El año anterior, 1957, elecciones parlamentarias. Biobío, cuatro diputados, Manuel Rioseco Vásquez, Mario Sharpe Carte, Mario Ríos Padilla y Ramón Benítez Martínez. Ese era el equipo. A fines de 1957, se levantaba un escenario en calle Colo Colo esquina Almagro. Todos invitados. La comunidad de Los Ángeles, se reunía para protestar. Era inaceptable que retiraran de la calle Almagro la “Carretera Panamericana”, ello, significa la muerte de la ciudad. “A quién se le ocurrió tamaña tontera de construir una carretera fuera de la ciudad?”, se preguntaba uno de los oradores y la respuesta de los asistentes eran aplausos y pifias en contra de la autoridad de Vialidad. En esa ocasión, la novedad era que por primera vez, se instalaba un micrófono y parlantes que sería muy comentado por la prensa local del día siguiente. Este problema, sería uno de los asuntos políticos más comentados en la campaña del año siguiente, presidencial. 1958, llegó con todo. El gobierno del general Carlos Ibáñez llegaba a su fin. Pero era el último año de su gobierno. Los candidatos a Presidente de 1958, Jorge Alessandri, Salvador Allende, Luis Bossay, Eduardo Frei y Antonio Zamorano, conocido como el Cura de Catapilco.
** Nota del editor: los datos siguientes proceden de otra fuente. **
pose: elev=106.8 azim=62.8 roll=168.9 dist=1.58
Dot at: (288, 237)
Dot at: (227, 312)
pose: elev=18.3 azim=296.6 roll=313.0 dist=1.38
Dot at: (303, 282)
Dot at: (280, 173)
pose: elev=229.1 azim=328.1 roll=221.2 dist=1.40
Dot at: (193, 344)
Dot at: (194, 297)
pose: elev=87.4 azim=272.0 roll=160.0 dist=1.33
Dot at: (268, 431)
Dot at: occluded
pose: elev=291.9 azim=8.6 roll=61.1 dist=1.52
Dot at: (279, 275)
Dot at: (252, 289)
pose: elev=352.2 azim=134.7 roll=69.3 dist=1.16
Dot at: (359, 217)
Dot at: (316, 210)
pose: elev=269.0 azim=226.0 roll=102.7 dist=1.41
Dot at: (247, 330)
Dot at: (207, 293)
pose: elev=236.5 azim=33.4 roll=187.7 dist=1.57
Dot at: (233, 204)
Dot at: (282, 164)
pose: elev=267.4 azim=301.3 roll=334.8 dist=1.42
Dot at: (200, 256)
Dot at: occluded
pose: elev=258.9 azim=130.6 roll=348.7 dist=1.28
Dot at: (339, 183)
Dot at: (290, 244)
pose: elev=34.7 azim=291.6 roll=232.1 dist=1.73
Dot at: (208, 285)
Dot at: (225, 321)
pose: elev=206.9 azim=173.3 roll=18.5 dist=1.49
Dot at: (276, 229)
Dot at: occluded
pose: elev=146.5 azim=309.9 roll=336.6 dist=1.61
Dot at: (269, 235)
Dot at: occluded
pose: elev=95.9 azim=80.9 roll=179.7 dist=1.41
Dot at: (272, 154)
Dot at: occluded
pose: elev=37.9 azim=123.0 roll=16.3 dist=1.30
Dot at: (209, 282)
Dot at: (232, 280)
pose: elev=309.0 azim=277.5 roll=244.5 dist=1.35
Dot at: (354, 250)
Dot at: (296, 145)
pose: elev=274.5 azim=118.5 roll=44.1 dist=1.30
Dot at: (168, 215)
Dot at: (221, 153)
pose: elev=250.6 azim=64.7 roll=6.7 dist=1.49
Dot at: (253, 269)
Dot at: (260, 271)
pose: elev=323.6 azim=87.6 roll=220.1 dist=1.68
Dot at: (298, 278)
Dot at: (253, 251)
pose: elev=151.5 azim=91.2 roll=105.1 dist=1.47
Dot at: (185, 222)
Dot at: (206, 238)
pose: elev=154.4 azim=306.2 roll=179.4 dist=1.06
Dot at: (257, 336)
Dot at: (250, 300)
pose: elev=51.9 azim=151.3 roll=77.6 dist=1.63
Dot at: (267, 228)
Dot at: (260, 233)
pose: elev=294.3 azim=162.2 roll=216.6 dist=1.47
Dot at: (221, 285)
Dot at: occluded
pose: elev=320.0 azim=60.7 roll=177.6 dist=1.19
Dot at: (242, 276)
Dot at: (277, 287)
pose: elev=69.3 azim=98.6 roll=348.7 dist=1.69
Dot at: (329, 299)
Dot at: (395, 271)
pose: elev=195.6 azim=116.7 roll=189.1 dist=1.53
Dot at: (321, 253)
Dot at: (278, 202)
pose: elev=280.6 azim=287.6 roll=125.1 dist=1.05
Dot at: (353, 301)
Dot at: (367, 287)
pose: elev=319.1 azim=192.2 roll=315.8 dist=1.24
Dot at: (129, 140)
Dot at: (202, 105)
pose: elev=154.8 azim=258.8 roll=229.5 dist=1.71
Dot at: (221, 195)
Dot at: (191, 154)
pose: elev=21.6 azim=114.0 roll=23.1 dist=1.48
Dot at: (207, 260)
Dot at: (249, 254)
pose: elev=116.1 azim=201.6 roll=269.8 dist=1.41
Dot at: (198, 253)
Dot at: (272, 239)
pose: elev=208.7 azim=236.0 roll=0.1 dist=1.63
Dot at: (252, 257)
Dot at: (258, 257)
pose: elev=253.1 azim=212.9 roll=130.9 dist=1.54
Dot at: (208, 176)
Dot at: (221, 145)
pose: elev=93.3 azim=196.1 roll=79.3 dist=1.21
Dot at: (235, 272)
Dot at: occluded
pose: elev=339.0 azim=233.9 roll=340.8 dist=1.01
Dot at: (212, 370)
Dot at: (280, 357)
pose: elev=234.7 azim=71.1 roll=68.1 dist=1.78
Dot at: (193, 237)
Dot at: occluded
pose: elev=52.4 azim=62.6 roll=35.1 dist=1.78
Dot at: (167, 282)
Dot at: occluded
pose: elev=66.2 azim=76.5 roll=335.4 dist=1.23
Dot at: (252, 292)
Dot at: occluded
En Diario La Tribuna, abría sus primeras páginas en una ciudad, Los Ángeles, con no más de 30 mil habitantes que vivían entre calle Ercilla por el poniente, Villagrán por el oriente, calle “cancha de carrera”, hoy Almirante Latorre y por el norte un calle camino, Paillihue por el sur. Pequeña, pero perfilándose con un gran futuro. Su alcalde Julio Stark Troncoso, transformaba al municipio en una verdadera empresa de construcción. Se levantaba el Hotel Alcázar, edificio trascendente que le daría vigor a la ciudad. Se construían mercados en barrios para la atención alimentaria de la población y acogía nuevas villas, algunas construidas por las cajas de previsión. Pero lo más importante, estaba en su vida rural, el Canal del Laja, había logrado regar sobre 65.000 hectáreas de suelo y la industria agroalimentaria, se fortalecía en tal forma, que era necesario crecer aún más en riego para estas tierras de Biobío. El Diario La Tribuna, da cuenta de este desarrollo agrario y paulatinamente se va transformando en una herramienta vital del crecimiento. En efecto, las comunicaciones, la información de la relevancia que va alcanzando Biobío, transforma a este periódico en una necesidad de lectura cada día en toda la población.

Sesenta años, son la suma de todas las experiencias políticas que una sociedad contemporánea puede vivir. La Tribuna, las reporteó todas. Chile, se transforma en un laboratorio político, complejo en extremo, viviendo en estos 60 años, los más disímiles gobiernos. Los electores inscritos cuando nace La Tribuna, son 1.856.000.  Sesenta años después, 12 millones. En realidad, sesenta años en un país como Chile, es una novedad que hay que observarla y felicitarla. La empresa chilena, tiene una vida promedio de 18 años. Es muy baja, pero así es. La Tribuna lo superó ampliamente. Felicitaciones.